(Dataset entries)
= Beginning of Section =
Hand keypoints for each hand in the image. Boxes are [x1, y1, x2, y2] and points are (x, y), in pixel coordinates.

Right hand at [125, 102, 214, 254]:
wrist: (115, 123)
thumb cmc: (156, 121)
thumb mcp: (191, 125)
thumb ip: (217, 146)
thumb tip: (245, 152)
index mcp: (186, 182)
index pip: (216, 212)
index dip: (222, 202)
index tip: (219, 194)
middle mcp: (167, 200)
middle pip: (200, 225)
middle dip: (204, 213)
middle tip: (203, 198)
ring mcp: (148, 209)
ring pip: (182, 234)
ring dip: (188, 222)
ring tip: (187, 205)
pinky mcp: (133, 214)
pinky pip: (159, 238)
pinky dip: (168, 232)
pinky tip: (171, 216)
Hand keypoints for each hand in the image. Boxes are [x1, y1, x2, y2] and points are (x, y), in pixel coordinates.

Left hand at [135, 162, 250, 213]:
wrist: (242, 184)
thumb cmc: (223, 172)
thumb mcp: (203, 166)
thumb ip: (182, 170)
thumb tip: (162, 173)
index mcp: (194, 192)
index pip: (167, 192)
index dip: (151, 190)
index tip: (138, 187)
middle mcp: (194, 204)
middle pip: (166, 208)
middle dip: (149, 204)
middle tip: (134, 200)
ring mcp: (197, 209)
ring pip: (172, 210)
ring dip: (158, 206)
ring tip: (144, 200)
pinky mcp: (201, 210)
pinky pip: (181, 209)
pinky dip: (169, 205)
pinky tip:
= End of Section =
= Beginning of Section =
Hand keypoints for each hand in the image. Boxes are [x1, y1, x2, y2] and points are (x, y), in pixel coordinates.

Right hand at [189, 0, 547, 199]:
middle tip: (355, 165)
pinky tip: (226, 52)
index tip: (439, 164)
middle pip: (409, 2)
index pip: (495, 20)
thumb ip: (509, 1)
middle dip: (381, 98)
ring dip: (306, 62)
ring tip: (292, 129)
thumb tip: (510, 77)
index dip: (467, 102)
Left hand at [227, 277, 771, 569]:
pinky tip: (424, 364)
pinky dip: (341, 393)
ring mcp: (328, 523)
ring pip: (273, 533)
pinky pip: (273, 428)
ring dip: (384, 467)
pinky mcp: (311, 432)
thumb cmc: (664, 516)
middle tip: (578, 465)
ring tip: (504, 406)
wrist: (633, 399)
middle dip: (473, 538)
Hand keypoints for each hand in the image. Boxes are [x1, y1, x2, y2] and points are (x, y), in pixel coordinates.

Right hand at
= End of Section =
PROBLEM TO SOLVE: Go through the records and report each line that contains "thumb".

SOLUTION TO THE EXERCISE:
thumb cmc: (156, 121)
thumb mcp: (191, 125)
thumb ip: (217, 146)
thumb tip: (245, 152)
thumb cmc: (223, 172)
thumb mcp: (203, 166)
thumb ip: (182, 170)
thumb tip: (162, 173)
thumb ip: (509, 1)
thumb tip: (510, 77)
thumb cmc: (664, 516)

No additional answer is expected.